I think there has been a misunderstanding. Ruse is not arguing that science is religion, rather he argues that Barash’s anti-NOMA position, if taken seriously, leads to the conclusion that Mark Perakh cites in his article.

Um, that’s pretty much what I said (and refuted), no?

DavidK said:

If “God exists” is a religious claim (and it surely is), why then is “God does not exist” not a religious claim? And if Creationism implies God exists and cannot therefore be taught, why then should science which implies God does not exist be taught?

I always viewed this question to mean that science invokes NO supernatural causes or forces, but that science never implied that God did, or did not, exist, and that it got along just fine with that approach. OTOH, there is no test for the existence of God to my knowledge, so equating science with creationism sounds pretty lame. Perhaps what Ruse is premising his argument on is the personal beliefs of people like Dawkins, et. al, which in that respect are irrelevant to science, but tend to taint the neutrality of the scientific case.

Science can’t claim that God does not exist but it can certainly claim that certain Gods do not exist. Ken Ham’s God is one of these that do not exist

DavidK said: If “God exists” is a religious claim (and it surely is), why then is “God does not exist” not a religious claim?

Yeah, that’s the problem with crossing that line, because either way it becomes a theological argument. Now if people want to cross that line, no complaints here, but it sure doesn’t sound like science any more.

And if Creationism implies God exists and cannot therefore be taught, why then should science which implies God does not exist be taught?

I think as a legal opinion (which has a status dangerously different from other sorts of opinion) one is left with the unavoidable choice of either saying science is neutral on religion OR walking into a constitutional “kill zone”.

mrg said: I think as a legal opinion (which has a status dangerously different from other sorts of opinion) one is left with the unavoidable choice of either saying science is neutral on religion OR walking into a constitutional “kill zone”.

False dichotomy. A third alternative is to say nothing about the metaphysical implications (or lack thereof) of the science in public school classrooms, which is the venue of interest in Ruse’s article. See above: taught agnostically. Focus, people!
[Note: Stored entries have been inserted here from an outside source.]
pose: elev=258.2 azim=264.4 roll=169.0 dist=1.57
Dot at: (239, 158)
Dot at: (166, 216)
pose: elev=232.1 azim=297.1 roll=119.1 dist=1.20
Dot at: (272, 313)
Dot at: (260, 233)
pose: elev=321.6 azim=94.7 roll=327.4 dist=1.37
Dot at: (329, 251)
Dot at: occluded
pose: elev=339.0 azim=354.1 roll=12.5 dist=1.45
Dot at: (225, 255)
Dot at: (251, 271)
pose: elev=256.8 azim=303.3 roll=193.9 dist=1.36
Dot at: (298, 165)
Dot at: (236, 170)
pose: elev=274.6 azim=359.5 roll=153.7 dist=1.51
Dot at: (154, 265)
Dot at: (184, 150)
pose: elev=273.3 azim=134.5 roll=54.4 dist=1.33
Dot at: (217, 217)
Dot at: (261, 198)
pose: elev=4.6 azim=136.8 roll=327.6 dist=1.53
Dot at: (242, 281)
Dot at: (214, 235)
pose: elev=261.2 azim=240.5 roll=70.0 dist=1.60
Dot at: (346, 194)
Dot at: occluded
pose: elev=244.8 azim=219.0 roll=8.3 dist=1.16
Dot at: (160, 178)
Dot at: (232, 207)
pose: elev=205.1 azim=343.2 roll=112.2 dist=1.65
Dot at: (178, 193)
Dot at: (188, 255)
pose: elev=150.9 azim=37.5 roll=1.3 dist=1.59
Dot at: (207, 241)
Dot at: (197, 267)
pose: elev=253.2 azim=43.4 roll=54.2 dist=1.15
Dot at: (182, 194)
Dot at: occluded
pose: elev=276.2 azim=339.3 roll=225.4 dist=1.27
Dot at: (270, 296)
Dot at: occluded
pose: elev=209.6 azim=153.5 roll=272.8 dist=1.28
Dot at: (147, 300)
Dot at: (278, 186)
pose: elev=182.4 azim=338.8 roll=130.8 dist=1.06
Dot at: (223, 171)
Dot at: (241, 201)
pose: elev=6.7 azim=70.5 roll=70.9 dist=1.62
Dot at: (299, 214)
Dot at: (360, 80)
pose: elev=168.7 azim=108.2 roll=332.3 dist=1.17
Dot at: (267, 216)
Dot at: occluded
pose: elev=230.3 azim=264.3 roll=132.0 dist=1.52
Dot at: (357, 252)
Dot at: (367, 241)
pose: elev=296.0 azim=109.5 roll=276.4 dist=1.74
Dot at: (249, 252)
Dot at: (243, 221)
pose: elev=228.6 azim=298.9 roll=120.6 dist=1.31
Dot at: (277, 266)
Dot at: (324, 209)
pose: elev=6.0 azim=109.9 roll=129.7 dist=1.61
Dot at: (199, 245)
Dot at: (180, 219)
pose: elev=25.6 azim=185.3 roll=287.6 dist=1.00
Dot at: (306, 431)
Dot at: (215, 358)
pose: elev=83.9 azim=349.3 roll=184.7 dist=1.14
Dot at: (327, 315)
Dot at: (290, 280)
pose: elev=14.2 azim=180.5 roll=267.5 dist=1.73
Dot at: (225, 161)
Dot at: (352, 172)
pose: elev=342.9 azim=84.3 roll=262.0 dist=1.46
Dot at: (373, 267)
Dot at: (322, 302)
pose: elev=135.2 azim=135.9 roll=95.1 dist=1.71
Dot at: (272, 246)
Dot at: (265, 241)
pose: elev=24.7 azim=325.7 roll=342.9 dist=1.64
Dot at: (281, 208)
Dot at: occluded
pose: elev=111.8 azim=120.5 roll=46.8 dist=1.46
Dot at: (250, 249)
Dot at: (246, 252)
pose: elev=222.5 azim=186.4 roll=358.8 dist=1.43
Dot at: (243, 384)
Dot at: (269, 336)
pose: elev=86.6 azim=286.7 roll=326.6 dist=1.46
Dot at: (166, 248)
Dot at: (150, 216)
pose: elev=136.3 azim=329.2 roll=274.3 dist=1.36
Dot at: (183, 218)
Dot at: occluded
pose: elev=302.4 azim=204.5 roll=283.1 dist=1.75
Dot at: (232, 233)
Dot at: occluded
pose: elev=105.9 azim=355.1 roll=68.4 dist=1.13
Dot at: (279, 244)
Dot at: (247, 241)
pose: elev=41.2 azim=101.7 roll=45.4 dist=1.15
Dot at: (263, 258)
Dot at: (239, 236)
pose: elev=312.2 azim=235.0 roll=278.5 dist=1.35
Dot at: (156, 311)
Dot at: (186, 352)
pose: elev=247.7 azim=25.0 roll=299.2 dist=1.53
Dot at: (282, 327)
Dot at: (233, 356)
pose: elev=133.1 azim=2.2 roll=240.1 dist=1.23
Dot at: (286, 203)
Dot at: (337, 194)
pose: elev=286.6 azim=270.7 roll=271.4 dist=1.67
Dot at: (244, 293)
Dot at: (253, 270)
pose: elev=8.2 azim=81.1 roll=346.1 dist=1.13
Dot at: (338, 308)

Though I have to say there’s an out for Ruse: The excessive entanglement prong of Lemon. Hm. Gotta think about that some.

RBH said:

False dichotomy. A third alternative is to say nothing about the metaphysical implications (or lack thereof) of the science in public school classrooms, which is the venue of interest in Ruse’s article. See above: taught agnostically. Focus, people!

That’s what I meant. The crux of the legal opinion is the public school classroom. However, if there were some way to conclusively demonstrate that science really IS antagonistic to religion – I don’t think so – there’s no way to keep it from going over that line.

Science is antagonistic to religion only in the sense that some religions believe that if you aren’t part of the solution, you must be part of the problem. And science isn’t part of the solution. Science commits two sins: (1) it omits any involvement of any gods in any of its explanations of anything; and (2) it WORKS, the explanations survive tests and make good predictions. Science renders the gods useless, irrelevant, superfluous. Of course that’s going to be regarded as antagonistic.

Mark writes

I doubt that all the multiple opuses debating various aspects of the philosophy of science have ever produced even a minute amount of anything that could be helpful for a scientist, be he/she physicist, biologist, geologist, you name it.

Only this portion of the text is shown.